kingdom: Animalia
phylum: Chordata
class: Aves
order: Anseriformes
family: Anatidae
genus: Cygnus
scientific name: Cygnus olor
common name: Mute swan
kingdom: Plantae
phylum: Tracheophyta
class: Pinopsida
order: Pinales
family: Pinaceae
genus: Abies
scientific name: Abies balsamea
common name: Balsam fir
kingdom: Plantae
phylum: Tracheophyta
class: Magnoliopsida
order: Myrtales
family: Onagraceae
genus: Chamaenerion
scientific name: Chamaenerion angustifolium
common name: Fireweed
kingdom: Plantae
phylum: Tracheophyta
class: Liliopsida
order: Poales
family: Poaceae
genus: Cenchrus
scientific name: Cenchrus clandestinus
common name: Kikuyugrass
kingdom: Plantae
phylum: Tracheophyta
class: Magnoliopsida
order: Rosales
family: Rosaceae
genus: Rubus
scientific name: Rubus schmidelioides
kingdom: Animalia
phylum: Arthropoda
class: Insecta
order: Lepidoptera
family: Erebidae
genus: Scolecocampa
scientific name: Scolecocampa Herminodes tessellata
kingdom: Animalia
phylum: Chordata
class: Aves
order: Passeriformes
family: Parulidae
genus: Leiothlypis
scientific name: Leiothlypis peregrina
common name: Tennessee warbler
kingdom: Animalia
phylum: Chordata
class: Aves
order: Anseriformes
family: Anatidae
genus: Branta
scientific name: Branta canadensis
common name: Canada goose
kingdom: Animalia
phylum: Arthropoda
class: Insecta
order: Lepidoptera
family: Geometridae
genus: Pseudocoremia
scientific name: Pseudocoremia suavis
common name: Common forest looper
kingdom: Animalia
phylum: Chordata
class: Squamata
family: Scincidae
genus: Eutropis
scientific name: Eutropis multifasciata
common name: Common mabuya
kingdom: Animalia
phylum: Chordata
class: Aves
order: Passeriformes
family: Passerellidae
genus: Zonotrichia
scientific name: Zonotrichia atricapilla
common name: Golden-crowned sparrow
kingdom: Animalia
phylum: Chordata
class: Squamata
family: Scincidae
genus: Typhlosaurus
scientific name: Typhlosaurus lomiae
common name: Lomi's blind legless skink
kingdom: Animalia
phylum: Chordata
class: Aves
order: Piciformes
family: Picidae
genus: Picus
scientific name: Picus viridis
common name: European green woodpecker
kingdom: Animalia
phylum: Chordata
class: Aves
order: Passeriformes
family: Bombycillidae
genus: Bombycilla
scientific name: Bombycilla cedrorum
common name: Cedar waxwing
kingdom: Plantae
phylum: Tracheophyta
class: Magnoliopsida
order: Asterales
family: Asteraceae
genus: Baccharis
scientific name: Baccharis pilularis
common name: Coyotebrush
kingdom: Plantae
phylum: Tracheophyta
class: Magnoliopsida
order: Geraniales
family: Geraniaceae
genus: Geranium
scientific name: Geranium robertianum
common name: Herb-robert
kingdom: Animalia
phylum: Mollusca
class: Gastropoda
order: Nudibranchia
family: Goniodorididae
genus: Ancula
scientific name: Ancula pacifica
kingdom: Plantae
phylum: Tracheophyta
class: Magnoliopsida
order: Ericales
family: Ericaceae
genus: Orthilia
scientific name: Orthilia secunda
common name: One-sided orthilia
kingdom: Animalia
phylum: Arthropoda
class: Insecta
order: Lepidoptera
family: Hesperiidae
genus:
┄┄┄┄┄┄
#### [WHAT THE EXERCISE ASKS]
Extract every line of the listing above, copying each one verbatim and in its original order.

#### [CORRECT ANSWER]
kingdom: Animalia
phylum: Chordata
class: Aves
order: Anseriformes
family: Anatidae
genus: Cygnus
scientific name: Cygnus olor
common name: Mute swan
kingdom: Plantae
phylum: Tracheophyta
class: Pinopsida
order: Pinales
family: Pinaceae
genus: Abies
scientific name: Abies balsamea
common name: Balsam fir
kingdom: Plantae
phylum: Tracheophyta
class: Magnoliopsida
order: Myrtales
family: Onagraceae
genus: Chamaenerion
scientific name: Chamaenerion angustifolium
common name: Fireweed
kingdom: Plantae
phylum: Tracheophyta
class: Liliopsida
order: Poales
family: Poaceae
genus: Cenchrus
scientific name: Cenchrus clandestinus
common name: Kikuyugrass
kingdom: Plantae
phylum: Tracheophyta
class: Magnoliopsida
order: Rosales
family: Rosaceae
genus: Rubus
scientific name: Rubus schmidelioides
kingdom: Animalia
phylum: Arthropoda
class: Insecta
order: Lepidoptera
family: Erebidae
genus: Scolecocampa
scientific name: Scolecocampa Herminodes tessellata
kingdom: Animalia
phylum: Chordata
class: Aves
order: Passeriformes
family: Parulidae
genus: Leiothlypis
scientific name: Leiothlypis peregrina
common name: Tennessee warbler
kingdom: Animalia
phylum: Chordata
class: Aves
order: Anseriformes
family: Anatidae
genus: Branta
scientific name: Branta canadensis
common name: Canada goose
kingdom: Animalia
phylum: Arthropoda
class: Insecta
order: Lepidoptera
family: Geometridae
genus: Pseudocoremia
scientific name: Pseudocoremia suavis
common name: Common forest looper
kingdom: Animalia
phylum: Chordata
class: Squamata
family: Scincidae
genus: Eutropis
scientific name: Eutropis multifasciata
common name: Common mabuya
kingdom: Animalia
phylum: Chordata
class: Aves
order: Passeriformes
family: Passerellidae
genus: Zonotrichia
scientific name: Zonotrichia atricapilla
common name: Golden-crowned sparrow
kingdom: Animalia
phylum: Chordata
class: Squamata
family: Scincidae
genus: Typhlosaurus
scientific name: Typhlosaurus lomiae
common name: Lomi's blind legless skink
kingdom: Animalia
phylum: Chordata
class: Aves
order: Piciformes
family: Picidae
genus: Picus
scientific name: Picus viridis
common name: European green woodpecker
kingdom: Animalia
phylum: Chordata
class: Aves
order: Passeriformes
family: Bombycillidae
genus: Bombycilla
scientific name: Bombycilla cedrorum
common name: Cedar waxwing
kingdom: Plantae
phylum: Tracheophyta
class: Magnoliopsida
order: Asterales
family: Asteraceae
genus: Baccharis
scientific name: Baccharis pilularis
common name: Coyotebrush
kingdom: Plantae
phylum: Tracheophyta
class: Magnoliopsida
order: Geraniales
family: Geraniaceae
genus: Geranium
scientific name: Geranium robertianum
common name: Herb-robert
kingdom: Animalia
phylum: Mollusca
class: Gastropoda
order: Nudibranchia
family: Goniodorididae
genus: Ancula
scientific name: Ancula pacifica
kingdom: Plantae
phylum: Tracheophyta
class: Magnoliopsida
order: Ericales
family: Ericaceae
genus: Orthilia
scientific name: Orthilia secunda
common name: One-sided orthilia
kingdom: Animalia
phylum: Arthropoda
class: Insecta
order: Lepidoptera
family: Hesperiidae
genus:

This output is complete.